# Instructions to follow
The job is to find each line of the records below that includes the word "diaminobenzidine" and copy it.

# Extracted entries
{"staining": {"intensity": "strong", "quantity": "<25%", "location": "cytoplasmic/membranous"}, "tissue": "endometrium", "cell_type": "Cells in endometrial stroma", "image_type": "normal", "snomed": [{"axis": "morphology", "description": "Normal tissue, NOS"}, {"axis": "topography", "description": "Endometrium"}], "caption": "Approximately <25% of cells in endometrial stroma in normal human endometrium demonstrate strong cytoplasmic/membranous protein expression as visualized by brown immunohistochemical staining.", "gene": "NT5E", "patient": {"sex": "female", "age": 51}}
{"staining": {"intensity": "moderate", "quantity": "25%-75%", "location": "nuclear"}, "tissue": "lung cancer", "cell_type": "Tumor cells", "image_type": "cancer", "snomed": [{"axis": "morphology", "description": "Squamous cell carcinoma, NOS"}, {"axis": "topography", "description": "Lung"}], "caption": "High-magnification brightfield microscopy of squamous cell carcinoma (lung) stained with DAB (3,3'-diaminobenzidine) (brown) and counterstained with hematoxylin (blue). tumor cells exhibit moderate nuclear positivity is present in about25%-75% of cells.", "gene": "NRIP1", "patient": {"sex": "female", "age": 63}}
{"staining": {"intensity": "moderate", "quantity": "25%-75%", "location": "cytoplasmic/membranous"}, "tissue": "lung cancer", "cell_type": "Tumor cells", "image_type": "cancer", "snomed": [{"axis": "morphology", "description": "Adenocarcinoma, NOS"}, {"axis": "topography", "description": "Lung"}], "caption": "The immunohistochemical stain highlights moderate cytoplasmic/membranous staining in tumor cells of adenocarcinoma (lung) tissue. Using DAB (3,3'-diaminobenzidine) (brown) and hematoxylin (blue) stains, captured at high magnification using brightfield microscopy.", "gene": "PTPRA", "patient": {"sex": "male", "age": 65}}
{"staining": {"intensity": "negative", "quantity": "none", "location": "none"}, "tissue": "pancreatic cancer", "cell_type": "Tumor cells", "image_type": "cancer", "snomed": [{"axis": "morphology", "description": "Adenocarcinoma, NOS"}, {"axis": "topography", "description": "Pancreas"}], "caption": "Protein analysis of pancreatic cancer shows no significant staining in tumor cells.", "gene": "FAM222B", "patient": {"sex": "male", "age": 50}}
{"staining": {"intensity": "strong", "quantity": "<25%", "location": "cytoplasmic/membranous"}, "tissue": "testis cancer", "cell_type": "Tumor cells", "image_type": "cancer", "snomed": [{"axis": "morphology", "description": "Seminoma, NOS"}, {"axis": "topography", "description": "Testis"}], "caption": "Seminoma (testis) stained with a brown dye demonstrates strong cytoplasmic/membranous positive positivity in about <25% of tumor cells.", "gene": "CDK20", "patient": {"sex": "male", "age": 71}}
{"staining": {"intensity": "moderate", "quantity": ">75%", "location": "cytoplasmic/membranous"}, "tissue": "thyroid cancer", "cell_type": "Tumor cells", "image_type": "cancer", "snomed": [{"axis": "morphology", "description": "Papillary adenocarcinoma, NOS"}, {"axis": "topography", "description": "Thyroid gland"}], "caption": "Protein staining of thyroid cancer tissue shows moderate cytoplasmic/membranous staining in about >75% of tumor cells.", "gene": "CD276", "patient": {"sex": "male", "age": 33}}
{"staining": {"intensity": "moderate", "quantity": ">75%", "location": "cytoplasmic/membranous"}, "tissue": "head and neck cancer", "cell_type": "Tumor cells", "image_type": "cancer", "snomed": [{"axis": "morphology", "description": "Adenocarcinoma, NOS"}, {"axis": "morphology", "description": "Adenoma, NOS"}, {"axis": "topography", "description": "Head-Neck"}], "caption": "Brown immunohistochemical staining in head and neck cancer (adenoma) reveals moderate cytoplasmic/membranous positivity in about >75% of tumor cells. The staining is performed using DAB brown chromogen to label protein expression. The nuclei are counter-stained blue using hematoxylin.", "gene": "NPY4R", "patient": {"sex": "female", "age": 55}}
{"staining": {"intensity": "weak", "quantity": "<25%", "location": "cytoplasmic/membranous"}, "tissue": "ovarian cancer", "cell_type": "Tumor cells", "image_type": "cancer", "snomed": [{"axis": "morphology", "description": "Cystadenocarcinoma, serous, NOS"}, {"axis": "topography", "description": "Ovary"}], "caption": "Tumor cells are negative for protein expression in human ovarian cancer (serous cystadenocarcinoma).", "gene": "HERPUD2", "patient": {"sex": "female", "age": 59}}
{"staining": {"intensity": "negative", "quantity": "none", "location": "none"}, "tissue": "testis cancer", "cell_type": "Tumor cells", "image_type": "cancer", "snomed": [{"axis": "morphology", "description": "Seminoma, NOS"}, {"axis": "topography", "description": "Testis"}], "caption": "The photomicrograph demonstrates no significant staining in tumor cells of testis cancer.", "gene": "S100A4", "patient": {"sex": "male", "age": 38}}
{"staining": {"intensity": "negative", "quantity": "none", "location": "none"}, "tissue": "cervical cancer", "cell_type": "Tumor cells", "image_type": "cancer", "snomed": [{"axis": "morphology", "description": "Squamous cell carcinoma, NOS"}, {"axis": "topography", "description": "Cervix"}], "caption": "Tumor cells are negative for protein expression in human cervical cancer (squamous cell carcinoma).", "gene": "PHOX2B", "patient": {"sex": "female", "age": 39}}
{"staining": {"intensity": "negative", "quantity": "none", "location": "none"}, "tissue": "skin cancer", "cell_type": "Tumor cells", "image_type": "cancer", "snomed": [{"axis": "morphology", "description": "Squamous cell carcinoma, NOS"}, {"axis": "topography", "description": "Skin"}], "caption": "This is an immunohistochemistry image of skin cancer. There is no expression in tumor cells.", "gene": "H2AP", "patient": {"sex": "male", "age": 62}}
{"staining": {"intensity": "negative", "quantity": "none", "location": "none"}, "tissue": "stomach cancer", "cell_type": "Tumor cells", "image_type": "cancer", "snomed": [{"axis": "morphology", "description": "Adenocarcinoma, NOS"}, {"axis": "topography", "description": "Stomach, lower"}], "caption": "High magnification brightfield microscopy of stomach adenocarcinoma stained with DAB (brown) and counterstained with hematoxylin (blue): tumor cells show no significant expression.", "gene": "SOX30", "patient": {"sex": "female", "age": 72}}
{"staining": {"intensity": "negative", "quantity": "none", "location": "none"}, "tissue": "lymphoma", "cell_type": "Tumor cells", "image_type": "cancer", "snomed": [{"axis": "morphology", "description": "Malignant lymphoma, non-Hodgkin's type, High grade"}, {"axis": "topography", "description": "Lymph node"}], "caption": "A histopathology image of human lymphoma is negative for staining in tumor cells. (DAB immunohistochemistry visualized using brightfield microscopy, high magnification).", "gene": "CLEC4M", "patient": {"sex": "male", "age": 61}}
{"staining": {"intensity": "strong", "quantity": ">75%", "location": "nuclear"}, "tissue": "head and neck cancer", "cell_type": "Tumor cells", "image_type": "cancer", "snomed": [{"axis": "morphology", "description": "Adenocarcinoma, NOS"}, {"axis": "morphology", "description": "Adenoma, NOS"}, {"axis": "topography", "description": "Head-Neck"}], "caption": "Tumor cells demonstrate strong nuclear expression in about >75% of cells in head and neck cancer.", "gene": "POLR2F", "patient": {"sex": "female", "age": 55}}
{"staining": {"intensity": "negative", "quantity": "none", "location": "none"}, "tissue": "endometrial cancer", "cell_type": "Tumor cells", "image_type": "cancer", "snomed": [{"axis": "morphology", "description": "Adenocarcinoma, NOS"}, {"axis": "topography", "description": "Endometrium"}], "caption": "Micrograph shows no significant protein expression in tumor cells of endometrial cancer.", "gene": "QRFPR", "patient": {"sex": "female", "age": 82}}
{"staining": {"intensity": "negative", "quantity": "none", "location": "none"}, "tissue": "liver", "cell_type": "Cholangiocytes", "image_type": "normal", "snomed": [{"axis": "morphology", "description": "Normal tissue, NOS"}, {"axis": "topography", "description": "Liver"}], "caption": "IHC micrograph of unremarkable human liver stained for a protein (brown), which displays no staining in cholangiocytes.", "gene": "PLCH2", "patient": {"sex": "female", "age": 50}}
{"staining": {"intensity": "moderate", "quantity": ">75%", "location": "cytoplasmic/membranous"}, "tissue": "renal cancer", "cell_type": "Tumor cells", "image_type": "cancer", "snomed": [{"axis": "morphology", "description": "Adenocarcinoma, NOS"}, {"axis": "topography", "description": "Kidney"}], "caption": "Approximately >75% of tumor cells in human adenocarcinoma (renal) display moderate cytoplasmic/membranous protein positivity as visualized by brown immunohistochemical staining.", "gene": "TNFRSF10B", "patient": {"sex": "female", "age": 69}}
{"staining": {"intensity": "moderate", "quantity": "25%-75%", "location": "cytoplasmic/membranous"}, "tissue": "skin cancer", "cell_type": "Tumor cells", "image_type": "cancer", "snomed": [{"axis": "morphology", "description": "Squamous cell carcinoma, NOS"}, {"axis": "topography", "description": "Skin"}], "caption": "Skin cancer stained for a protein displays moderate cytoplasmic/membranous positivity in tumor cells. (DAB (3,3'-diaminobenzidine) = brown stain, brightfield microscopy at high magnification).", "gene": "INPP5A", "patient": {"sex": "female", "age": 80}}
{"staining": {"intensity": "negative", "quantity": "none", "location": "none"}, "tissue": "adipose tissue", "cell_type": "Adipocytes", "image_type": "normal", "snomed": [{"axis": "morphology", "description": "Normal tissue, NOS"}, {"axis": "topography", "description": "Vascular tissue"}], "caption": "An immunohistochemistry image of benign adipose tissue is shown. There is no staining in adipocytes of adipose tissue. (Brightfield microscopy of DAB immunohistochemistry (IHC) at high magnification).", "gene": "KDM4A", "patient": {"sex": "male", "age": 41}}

# Exercise result
{"staining": {"intensity": "moderate", "quantity": "25%-75%", "location": "nuclear"}, "tissue": "lung cancer", "cell_type": "Tumor cells", "image_type": "cancer", "snomed": [{"axis": "morphology", "description": "Squamous cell carcinoma, NOS"}, {"axis": "topography", "description": "Lung"}], "caption": "High-magnification brightfield microscopy of squamous cell carcinoma (lung) stained with DAB (3,3'-diaminobenzidine) (brown) and counterstained with hematoxylin (blue). tumor cells exhibit moderate nuclear positivity is present in about25%-75% of cells.", "gene": "NRIP1", "patient": {"sex": "female", "age": 63}}
{"staining": {"intensity": "moderate", "quantity": "25%-75%", "location": "cytoplasmic/membranous"}, "tissue": "lung cancer", "cell_type": "Tumor cells", "image_type": "cancer", "snomed": [{"axis": "morphology", "description": "Adenocarcinoma, NOS"}, {"axis": "topography", "description": "Lung"}], "caption": "The immunohistochemical stain highlights moderate cytoplasmic/membranous staining in tumor cells of adenocarcinoma (lung) tissue. Using DAB (3,3'-diaminobenzidine) (brown) and hematoxylin (blue) stains, captured at high magnification using brightfield microscopy.", "gene": "PTPRA", "patient": {"sex": "male", "age": 65}}
{"staining": {"intensity": "moderate", "quantity": "25%-75%", "location": "cytoplasmic/membranous"}, "tissue": "skin cancer", "cell_type": "Tumor cells", "image_type": "cancer", "snomed": [{"axis": "morphology", "description": "Squamous cell carcinoma, NOS"}, {"axis": "topography", "description": "Skin"}], "caption": "Skin cancer stained for a protein displays moderate cytoplasmic/membranous positivity in tumor cells. (DAB (3,3'-diaminobenzidine) = brown stain, brightfield microscopy at high magnification).", "gene": "INPP5A", "patient": {"sex": "female", "age": 80}}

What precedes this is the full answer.